Gebruik kluisverklaringen (2015)
Van medio december 2014 tot 19 maart 2015 voerden we besprekingen over het gebruik van onze kluisverklaringen. Het resultaat daarvan was dat wij instemden met het gebruik van onze verklaring.
Op 20 maart 2015 zouden de verklaringen aan de rechtbank, aan het Openbaar Ministerie en aan de verdediging worden verstrekt. Eindelijk, na zo’n lange, zenuwslopende tijd, was het dan zover. Wij hadden ons helemaal ingesteld op die dag en toen kwam ineens het bericht dat het niet doorging! Het was een enorme klap en mijn zenuwstelsel kon niet veel meer hebben.
Het zou worden verplaatst naar maandag 23 maart. Op woensdag 25 maart zou de pro-formazitting zijn, ik wist dat Stijn Franken daar om Wims vrijlating zou vragen. Een verzoek dat naar mijn oordeel een kans van slagen had. De verklaringen van Ros over Wims betrokkenheid bij liquidaties waren immers uit de tweede of derde hand. Als onze verklaringen er op 23 maart waren, dan was dat nog net op tijd.
Inmiddels hadden wij – uitgaande van de toezegging dat de verklaringen maandag bij alle procespartijen zouden liggen – de pers ingelicht. De Telegraaf en NRC Handelsblad zouden die dinsdag onze interviews publiceren.

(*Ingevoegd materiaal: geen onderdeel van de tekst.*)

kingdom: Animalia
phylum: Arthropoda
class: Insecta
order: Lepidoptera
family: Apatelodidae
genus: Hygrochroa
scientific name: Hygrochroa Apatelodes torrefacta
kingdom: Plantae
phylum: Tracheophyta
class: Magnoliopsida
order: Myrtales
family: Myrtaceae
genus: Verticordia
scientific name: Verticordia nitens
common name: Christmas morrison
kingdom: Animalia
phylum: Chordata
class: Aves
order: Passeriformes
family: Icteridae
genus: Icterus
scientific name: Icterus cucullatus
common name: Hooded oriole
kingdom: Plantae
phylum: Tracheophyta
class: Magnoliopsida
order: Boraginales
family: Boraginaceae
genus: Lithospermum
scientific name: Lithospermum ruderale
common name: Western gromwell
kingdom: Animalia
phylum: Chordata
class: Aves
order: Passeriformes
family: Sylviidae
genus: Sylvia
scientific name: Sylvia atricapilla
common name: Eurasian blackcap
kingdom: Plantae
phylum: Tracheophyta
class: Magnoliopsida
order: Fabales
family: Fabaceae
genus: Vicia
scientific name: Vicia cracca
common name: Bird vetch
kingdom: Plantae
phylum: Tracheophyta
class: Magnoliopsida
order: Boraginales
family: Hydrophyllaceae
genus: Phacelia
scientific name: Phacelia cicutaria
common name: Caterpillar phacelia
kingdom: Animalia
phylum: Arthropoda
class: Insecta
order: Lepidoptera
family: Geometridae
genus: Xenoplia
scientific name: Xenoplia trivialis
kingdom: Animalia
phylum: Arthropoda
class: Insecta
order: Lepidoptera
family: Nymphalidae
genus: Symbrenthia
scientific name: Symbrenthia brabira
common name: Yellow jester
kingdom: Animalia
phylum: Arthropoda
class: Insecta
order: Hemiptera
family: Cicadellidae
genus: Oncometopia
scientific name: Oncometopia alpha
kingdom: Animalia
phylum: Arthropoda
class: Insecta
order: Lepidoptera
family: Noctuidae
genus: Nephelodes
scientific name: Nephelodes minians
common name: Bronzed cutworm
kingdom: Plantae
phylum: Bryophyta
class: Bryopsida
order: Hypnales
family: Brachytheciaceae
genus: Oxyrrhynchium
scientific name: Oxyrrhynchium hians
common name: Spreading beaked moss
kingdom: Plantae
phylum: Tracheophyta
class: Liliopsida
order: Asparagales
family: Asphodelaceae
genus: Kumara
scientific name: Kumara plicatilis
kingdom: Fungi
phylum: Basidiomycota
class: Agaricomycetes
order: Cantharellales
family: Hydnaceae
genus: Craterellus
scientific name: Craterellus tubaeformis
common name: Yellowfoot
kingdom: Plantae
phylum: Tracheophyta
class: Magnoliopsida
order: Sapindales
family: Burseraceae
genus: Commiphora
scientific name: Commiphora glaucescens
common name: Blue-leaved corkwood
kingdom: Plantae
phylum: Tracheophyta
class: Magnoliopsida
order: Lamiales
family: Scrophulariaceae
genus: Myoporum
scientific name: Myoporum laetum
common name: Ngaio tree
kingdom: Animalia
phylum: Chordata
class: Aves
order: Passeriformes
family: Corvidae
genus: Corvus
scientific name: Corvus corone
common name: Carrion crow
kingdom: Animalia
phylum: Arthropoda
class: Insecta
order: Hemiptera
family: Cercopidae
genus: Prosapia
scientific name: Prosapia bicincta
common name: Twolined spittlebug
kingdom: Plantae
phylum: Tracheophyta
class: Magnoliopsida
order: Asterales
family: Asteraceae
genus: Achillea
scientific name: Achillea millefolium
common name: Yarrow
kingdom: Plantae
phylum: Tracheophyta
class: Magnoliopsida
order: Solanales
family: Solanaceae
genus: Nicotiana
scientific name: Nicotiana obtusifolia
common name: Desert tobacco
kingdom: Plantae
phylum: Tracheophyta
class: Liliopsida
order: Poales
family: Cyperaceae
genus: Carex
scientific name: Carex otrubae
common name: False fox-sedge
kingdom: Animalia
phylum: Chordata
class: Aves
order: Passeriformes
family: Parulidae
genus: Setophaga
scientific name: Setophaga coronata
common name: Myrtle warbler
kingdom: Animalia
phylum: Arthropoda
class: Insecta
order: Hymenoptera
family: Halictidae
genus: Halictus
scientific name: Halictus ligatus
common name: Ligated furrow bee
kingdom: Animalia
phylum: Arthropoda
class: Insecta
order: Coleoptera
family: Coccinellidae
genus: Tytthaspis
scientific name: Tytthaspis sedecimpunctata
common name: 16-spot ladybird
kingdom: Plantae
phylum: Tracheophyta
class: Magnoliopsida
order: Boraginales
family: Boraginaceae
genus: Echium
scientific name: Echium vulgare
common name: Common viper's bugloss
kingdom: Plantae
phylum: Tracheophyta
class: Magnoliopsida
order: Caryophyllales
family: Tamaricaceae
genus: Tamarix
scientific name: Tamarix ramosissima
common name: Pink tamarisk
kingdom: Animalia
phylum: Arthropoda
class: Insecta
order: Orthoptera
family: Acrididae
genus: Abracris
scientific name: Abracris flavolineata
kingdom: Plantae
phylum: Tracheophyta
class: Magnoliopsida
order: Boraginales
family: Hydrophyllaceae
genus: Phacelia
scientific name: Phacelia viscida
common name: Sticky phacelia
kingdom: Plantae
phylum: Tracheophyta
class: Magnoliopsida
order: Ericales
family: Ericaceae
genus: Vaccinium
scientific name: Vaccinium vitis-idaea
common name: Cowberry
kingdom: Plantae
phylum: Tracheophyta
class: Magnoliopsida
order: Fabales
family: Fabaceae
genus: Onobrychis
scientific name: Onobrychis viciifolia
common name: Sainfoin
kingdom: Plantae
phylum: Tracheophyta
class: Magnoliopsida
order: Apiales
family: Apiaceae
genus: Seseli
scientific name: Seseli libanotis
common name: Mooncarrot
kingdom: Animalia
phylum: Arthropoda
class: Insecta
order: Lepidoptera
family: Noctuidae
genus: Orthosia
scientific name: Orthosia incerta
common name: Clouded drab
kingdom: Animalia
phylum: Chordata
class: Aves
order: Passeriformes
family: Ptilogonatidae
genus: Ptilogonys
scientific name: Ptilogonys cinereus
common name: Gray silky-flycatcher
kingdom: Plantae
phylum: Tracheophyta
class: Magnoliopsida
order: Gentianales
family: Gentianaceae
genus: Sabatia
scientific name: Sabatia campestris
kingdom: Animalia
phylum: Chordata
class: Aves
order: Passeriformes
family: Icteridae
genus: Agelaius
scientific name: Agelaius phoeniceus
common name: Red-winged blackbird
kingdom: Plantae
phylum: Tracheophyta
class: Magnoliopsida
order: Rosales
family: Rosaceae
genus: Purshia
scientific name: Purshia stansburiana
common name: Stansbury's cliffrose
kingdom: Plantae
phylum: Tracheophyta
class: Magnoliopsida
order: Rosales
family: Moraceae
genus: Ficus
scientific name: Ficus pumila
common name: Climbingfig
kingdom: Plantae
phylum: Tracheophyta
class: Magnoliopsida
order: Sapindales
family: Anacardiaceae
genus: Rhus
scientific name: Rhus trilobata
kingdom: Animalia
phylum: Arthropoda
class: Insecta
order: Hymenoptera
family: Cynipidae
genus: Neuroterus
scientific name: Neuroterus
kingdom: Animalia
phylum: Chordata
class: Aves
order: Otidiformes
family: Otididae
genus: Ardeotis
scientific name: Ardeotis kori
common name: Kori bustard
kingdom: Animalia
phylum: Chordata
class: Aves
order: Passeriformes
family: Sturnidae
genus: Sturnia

Maar op maandag 23 maart om 12.08 uur kreeg ik bericht van Betty dat het opnieuw niet doorging. De verklaringen zouden later pas worden verstrekt.
Weer uitstel? Ik belde met Betty om te vragen wat de reden was. Zij vertelde me dat het nog te vroeg was, in verband met onze veiligheid en de maatregelen die daarvoor getroffen moesten worden. Ik vertelde haar dat ik het niet kon afblazen, omdat we de media al ingeschakeld hadden. Ze vroeg me de pers af te blazen, omdat de verklaringen niet die dag werden verzonden en het rampzalige gevolgen kon hebben als de kranten publiceerden vóórdat de kluisverklaringen bij de advocaten en het Openbaar Ministerie lagen.
Maar wij wilden de media niet afblazen. Wij wilden dat onze verklaringen openbaar werden op de dag die afgesproken was. Onze veiligheid was erbij gebaat dat onze verklaringen wél naar buiten kwamen. Inmiddels wisten al een niet in te schatten aantal mensen van onze rol als getuige af, en nam de kans toe dat hij het ook te weten zou komen.
Het OM durfde het niet aan in verband met onze veiligheid, maar wij waren al heel lange tijd niet meer veilig. Niet meer veilig toen hij met zijn daden onze levens riskeerde, niet meer veilig vanaf het moment dat we het eerste gesprek met justitie aan waren gegaan en zeker niet veilig in de twee jaren dat wij, in de wetenschap dat wij hadden verklaard, met hem in de rondte moesten gaan.
Wij waren helemaal op door de immense en langdurige stress die dat teweeg had gebracht, en wilden niet nóg langer in onzekerheid zitten. Dan zagen we wel wat er gebeurde, maar dinsdag 24 maart stonden we tegen hem op, met of zonder Openbaar Ministerie.
Ik zei dat wij wisten wat we deden, en ook wisten wat de consequenties zouden zijn. Dat was onze keuze en dat kon het OM niet voor ons bepalen, en ik zei daarom tegen Betty: ‘Ik ontsla jou van alle verantwoordelijkheid wat onze veiligheid betreft. Maak je niet druk. Het is onze beslissing en we doen het met jullie of zonder jullie.’
Die dag, net voor vijf uur, ontving ik het bericht dat er definitief groen licht was en dat de stukken beschikbaar waren gesteld voor rechtbank en verdediging. Uiterlijk morgen, maar ik sloot zeker niet uit nog dezelfde dag, zou Wim dus weten dat wij tegen hem waren opgestaan.
Ik was in mijn hoofd inmiddels al twee jaar bezig met dat moment, dat een keerpunt in de relatie met mijn broer zou betekenen. Het moment dat hij zou horen dat zijn eigen kleine zusje al jaren bezig was hem veroordeeld te krijgen. Zijn kleine zusje, aan wie hij zijn angst voor levenslang had toevertrouwd, zou hem nu zelf levenslang geven. Ik kan nog huilen bij de gedachte hoe dat moment voor hem gevoeld moet hebben, als een mes recht in het hart.